Ditador? Sim, exatamente. Ortega e sua mulher Rosario Murillo há dezesseis anos manipulam eleições para manter uma dinastia ditatorial idêntica, tanto na repressão como na roubalheira, que a da família Somoza que os sandinistas derrubaram em 1979.

Sim, sim, a Nicarágua padeceu e padece com o isolamento imposto por Washington. Porém, padece mais ainda pelo que faz o casal Ortega-Murillo. Nas eleições do ano passado, por exemplo, sete candidatos de outros partidos foram presos em condições terríveis.

Nos últimos dois anos a repressão armada liquidou universitários, trabalhadores e sindicalistas – exatamente como fazia a dinastia Somoza.

Vários heróis da falecida Revolução Sandinista estão no exílio ou na prisão. Muitos morreram isolados e pressionados pelo governo Ortega. O padre e poeta Ernesto Cardenal, por exemplo. 

Não há outra classificação para o que acontece lá, e há muito tempo: traição.
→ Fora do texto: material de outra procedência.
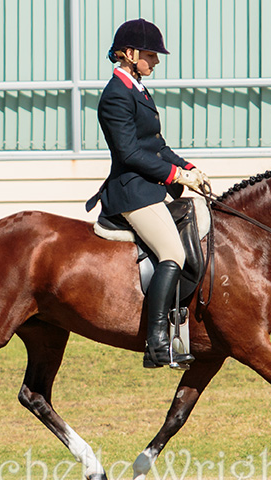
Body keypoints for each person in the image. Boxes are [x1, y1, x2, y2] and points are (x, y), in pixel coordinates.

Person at [85, 18, 210, 369]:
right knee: (172, 251)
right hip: (130, 192)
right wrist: (175, 175)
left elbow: (155, 145)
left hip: (149, 187)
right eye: (151, 55)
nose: (156, 61)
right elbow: (129, 153)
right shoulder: (115, 95)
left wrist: (189, 169)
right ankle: (156, 341)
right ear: (129, 53)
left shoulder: (137, 89)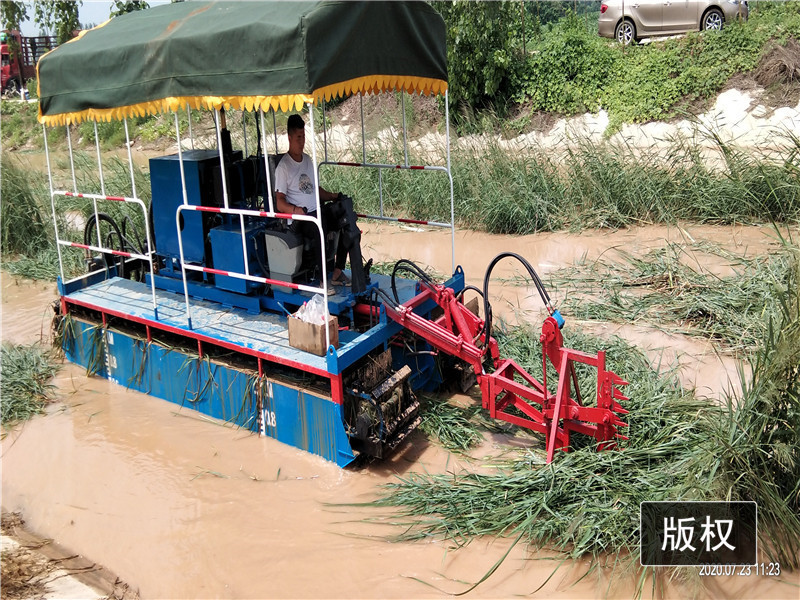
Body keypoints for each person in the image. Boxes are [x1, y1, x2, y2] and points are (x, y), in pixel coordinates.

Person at [274, 114, 350, 288]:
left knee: (346, 216)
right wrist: (296, 210)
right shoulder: (283, 167)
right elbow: (279, 202)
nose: (302, 142)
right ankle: (323, 281)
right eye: (298, 138)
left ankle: (337, 271)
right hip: (302, 218)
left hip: (317, 210)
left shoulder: (307, 160)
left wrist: (333, 196)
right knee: (319, 225)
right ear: (290, 138)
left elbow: (316, 190)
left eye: (303, 137)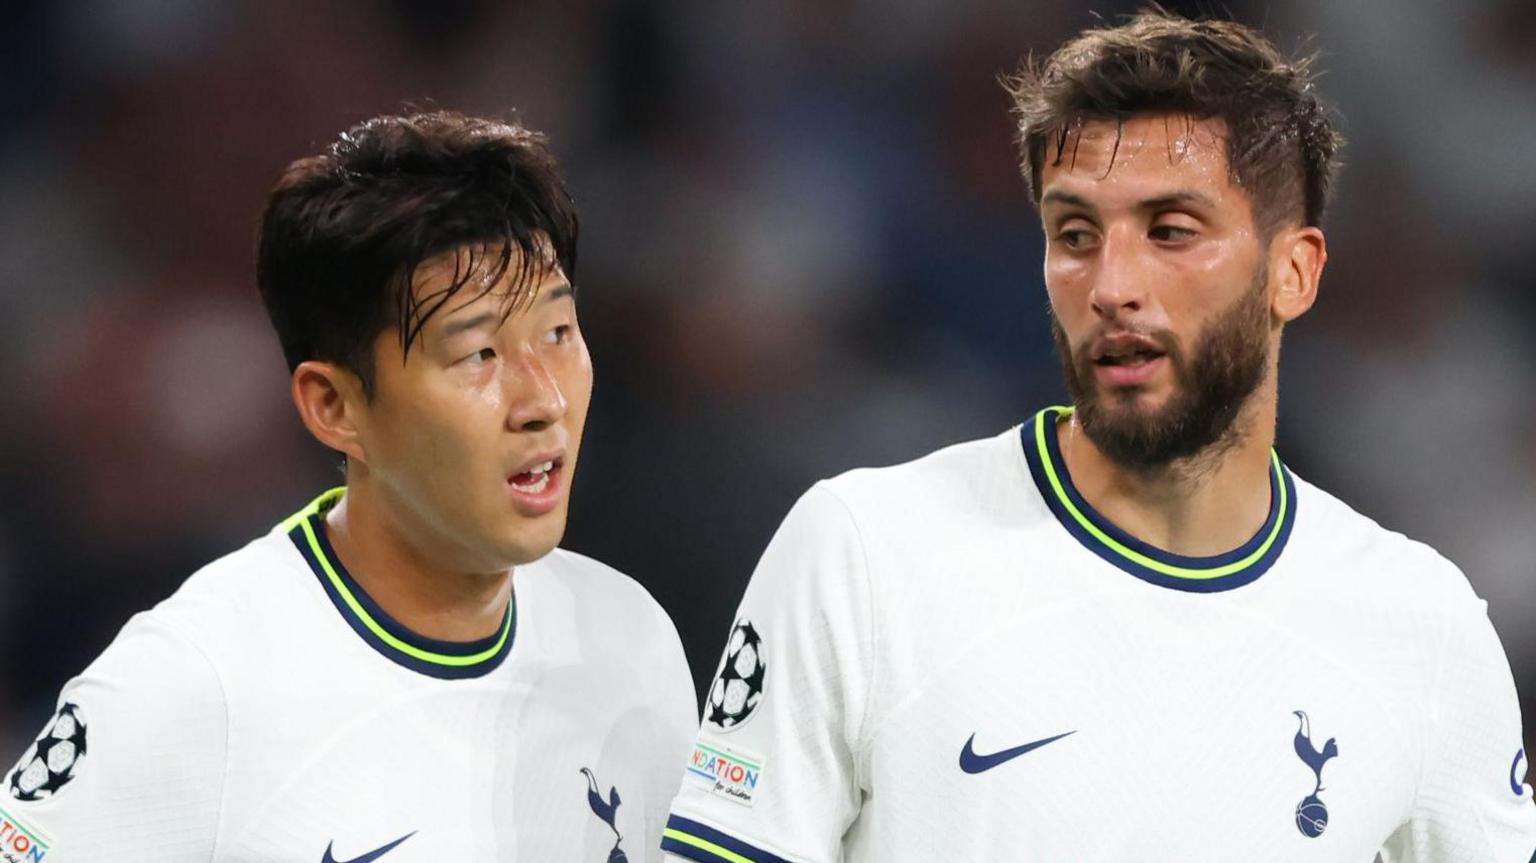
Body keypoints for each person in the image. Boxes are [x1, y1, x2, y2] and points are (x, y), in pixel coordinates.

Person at [661, 10, 1536, 863]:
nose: (1112, 284)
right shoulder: (862, 552)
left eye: (1170, 231)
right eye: (1074, 233)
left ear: (1293, 271)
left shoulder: (1424, 628)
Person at [1, 111, 696, 862]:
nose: (543, 401)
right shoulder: (193, 685)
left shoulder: (634, 641)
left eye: (559, 334)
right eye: (478, 354)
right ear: (334, 406)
Uma Revolução bela e luminosa foi liquidada com a fundamental ajuda de Washington, e um de seus principais líderes virou o que virou.

Todo e qualquer traidor será sempre uma figura abjeta, imunda e desprezível.

Há, porém, traidores mais abjetos, imundos e desprezíveis que outros.

Daniel Ortega, por mérito e brilho próprios, é um exemplo perfeito dessa segunda laia.